## PAGE EXCERPT
----------
This walk uses only snmp-getnext to traverse the tree.

Example:

root_id = (1, 3, 6, 1, 2, 1, 1)
result = session.walk(root_id)
for oid in sorted(result):
    print 'oid', oid, result[oid]

WALK with GETBULK

  • Input: A single oid tuple, how much oids to retrieve in a single getbulk
  • Output Dictionary having all (full) oids which are childs of the input oid

The main difference to walk is the usage of the snmp-getbulk operation to traverse the tree.

Example:

root_id = (1, 3, 6, 1, 2, 1, 1)
result = session.walk_with_get_bulk(root_id, maxrepetitions=10)
for oid in sorted(result):
    print 'oid', oid, result[oid]

SET

  • Input: Dictionary with oid tuples as keys. The values are tuples again, where the first element is the value to set as a string and the second parameter a type specifiction. The type specification is used to encode the value correctly inside the pdu. Have a look here for the possible type specifications. https://linux.die.net/man/1/snmpset The library takes care to encode the value string according to the type specification.

Example:

to_set = {
    # Set a new location.
    (1, 3, 6, 1, 2, 1, 1, 1, 0): ('new location', 's'),
    
    # Also integers have to be given as strings.
    # The following disable IP forwarding on the first interface.
    (1, 3, 6, 1, 2, 1, 4, 1, 0): ("2", "i")
}

result = session.set_oids(to_set)

Error Handling

The APIs mentioned above may raise the following exceptions.

  • SNMPTimeoutError
  • SNMPResponseError

SNMPTimeoutError

This exception is raised if there is no SNMP-Response within the configured time constraints.

SNMPResponseError

This exception is raised if something with the response is wrong. It has the following attributes:

  • code: Which is the error status from the response PDU
  • index: Which is the error index from the response PDU
  • message: String representation of the error
try:
    session.set_oids(to_set)
except SNMPResponseError as error:
    print error.code
    print error.index
    print error.message

Flags

The following methods have an optional py_flags parameter to control how the response is parsed.

  • walk
  • walk_with_get_bulk
  • get
  • get_next
  • get_bulk
  • set

This parameter is a python dictionary which may contains the following flags:

get_var_type

Each entry in the varbind list of a SNMP response contains type and value. Per default the API takes automatically care to convert the value into the corresponding python object. However it is also possible to get the type for each entry. Is get_var_type given and set to True the value for the returned dictionary will be a tuple. Where the first element is the type and the second element the value as a python object.

For example:

for oid, (asn_type, asn_value) for session.walk(oid, py_flags={'get_var_type': True}).items():
    print oid, asn_type, asn_value

get_end_of_mib

If given and set to True each single varbind of type SNMP_ENDOFMIBVIEW will be encode to the special object async_session.END_OF_MIB. If this flag is not set 'end of mib view' is converted to None.
----------
## DIRECTIONS
Decide whether each statement agrees with the SNMP library text above. Answer yes or no for each and quote the words of the text that decide it.
1. SNMPTimeoutError is raised when no SNMP response arrives within the configured time constraints.
2. When setting values, integers may be given as numbers instead of strings.
3. If the get_end_of_mib flag is not set, 'end of mib view' is converted to None.
----------
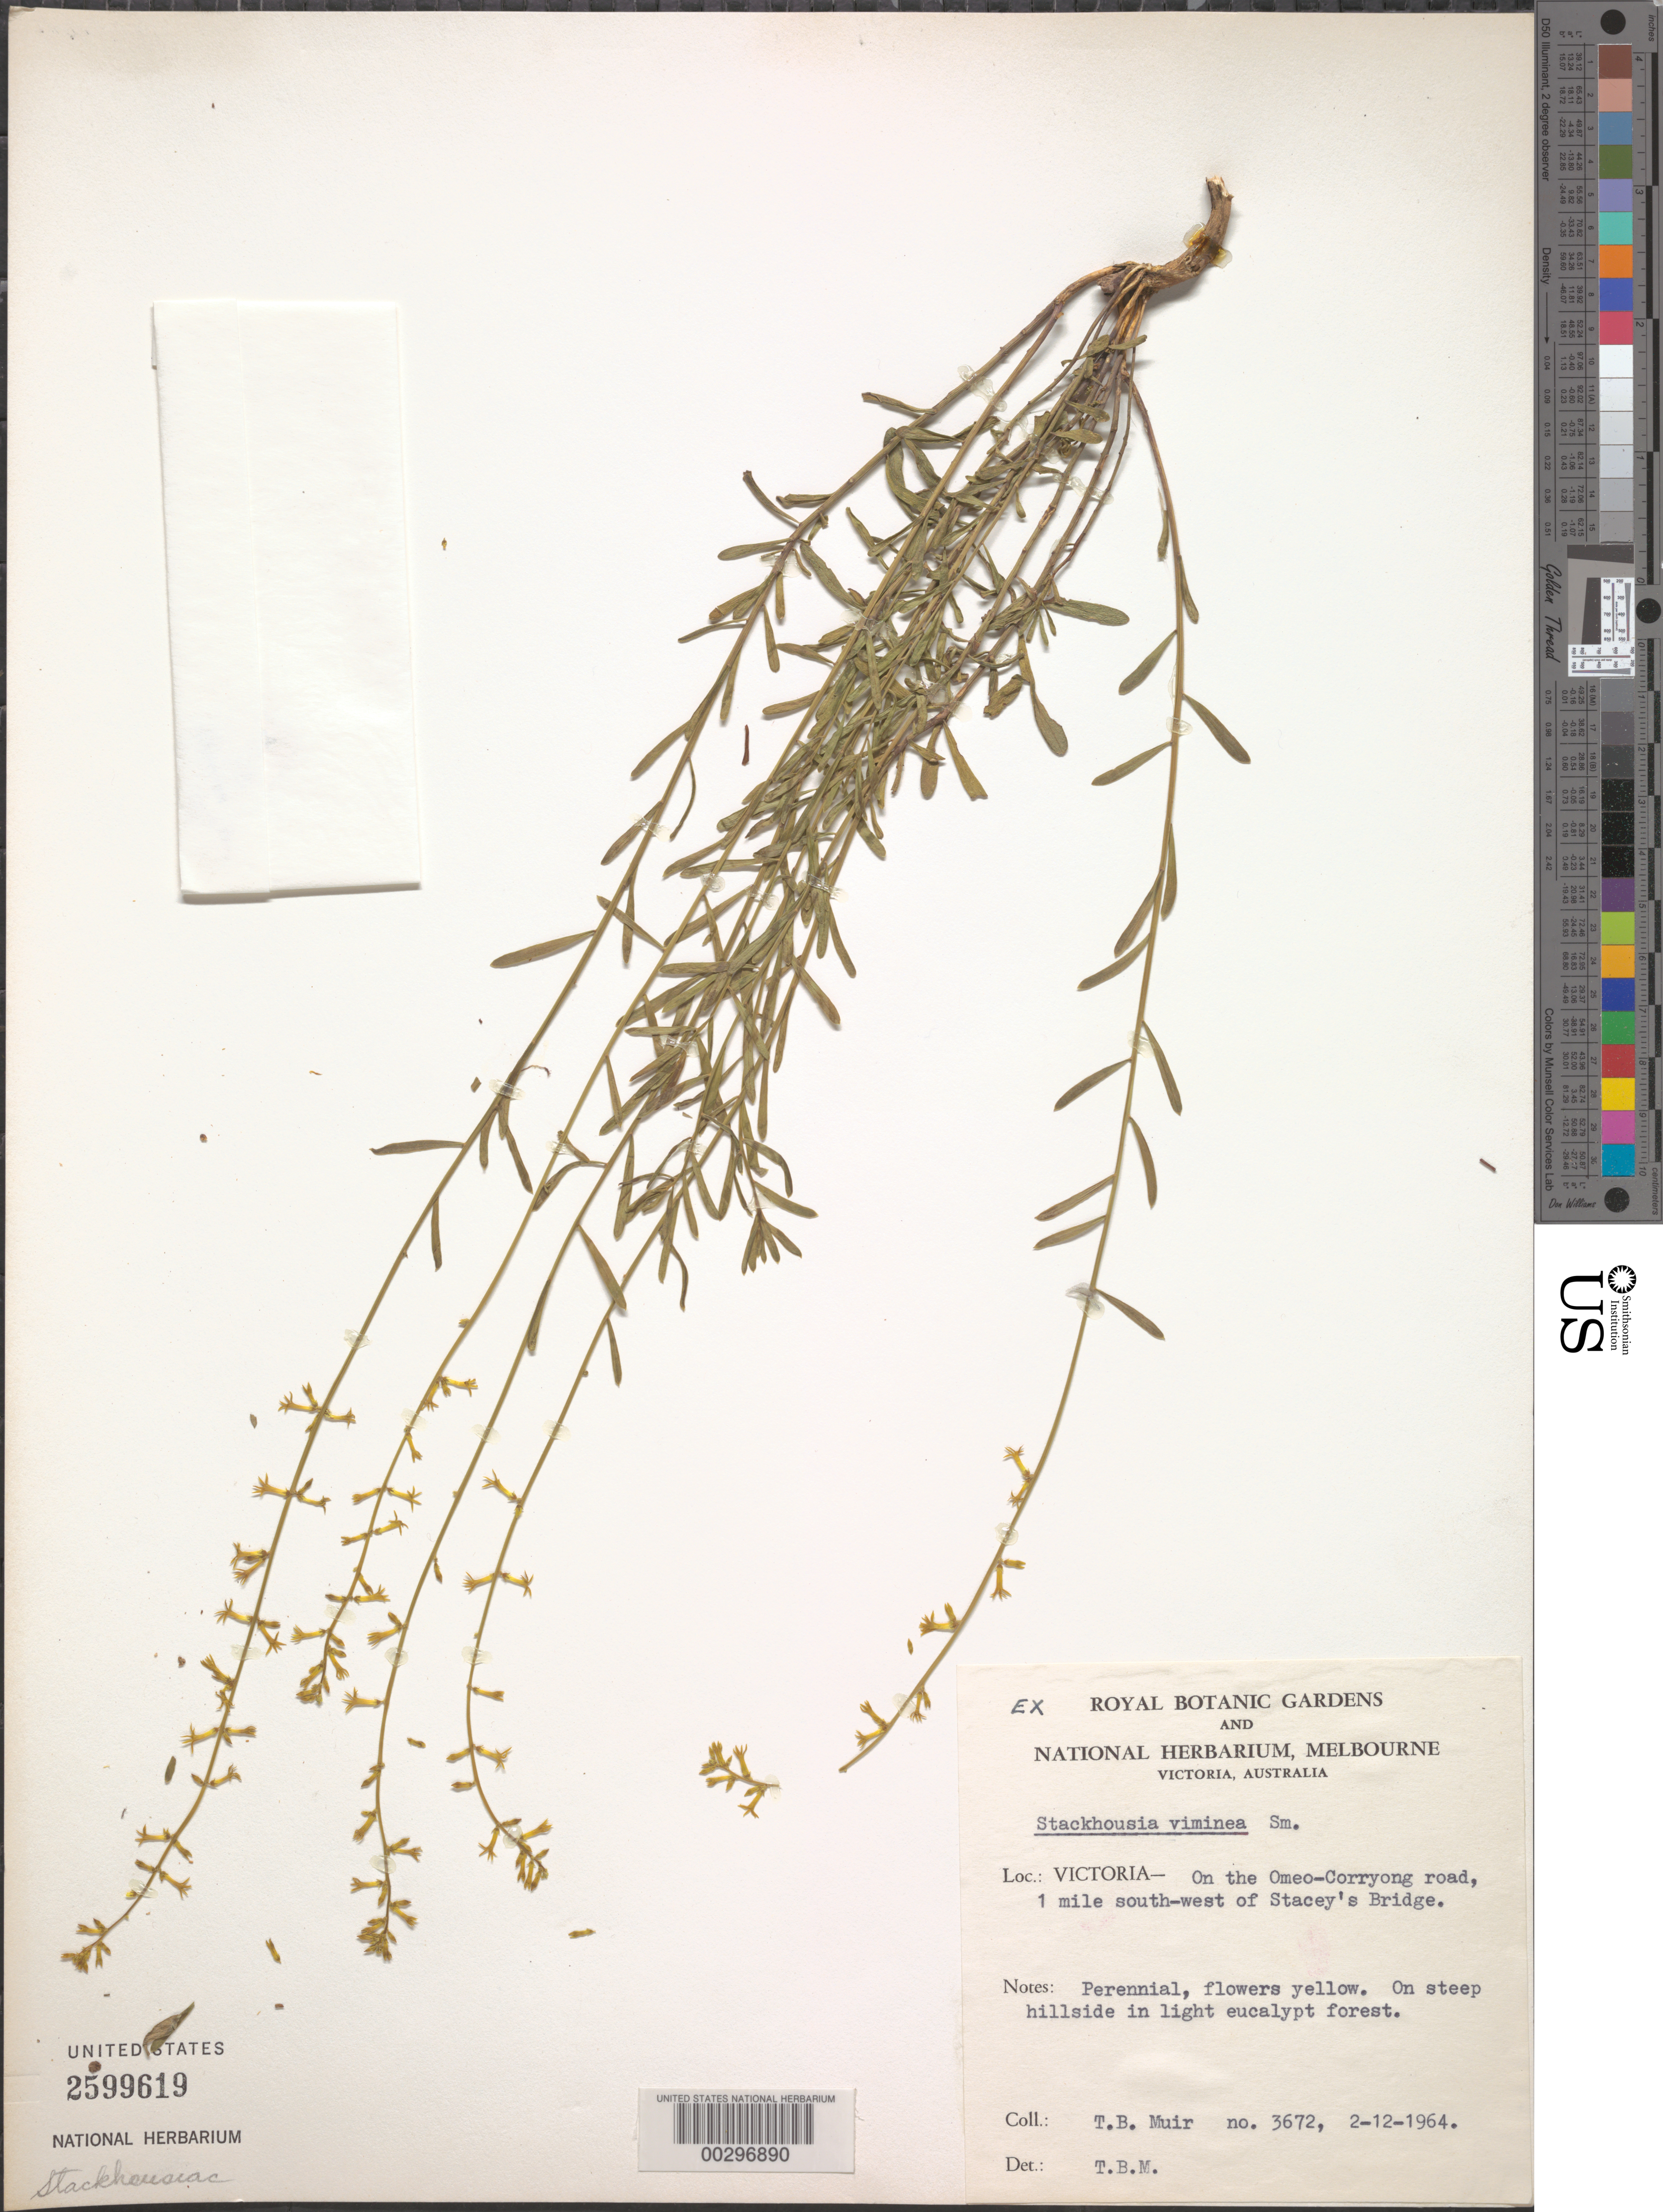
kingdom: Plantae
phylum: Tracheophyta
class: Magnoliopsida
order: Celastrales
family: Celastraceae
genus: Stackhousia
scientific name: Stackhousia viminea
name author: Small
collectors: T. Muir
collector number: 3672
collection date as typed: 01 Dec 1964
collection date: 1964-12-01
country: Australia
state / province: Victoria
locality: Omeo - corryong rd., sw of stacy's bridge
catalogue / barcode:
----------
## EXERCISE RESULT
1. Yes: "This exception is raised if there is no SNMP-Response within the configured time constraints."
2. No: "Also integers have to be given as strings."
3. Yes: "If this flag is not set 'end of mib view' is converted to None."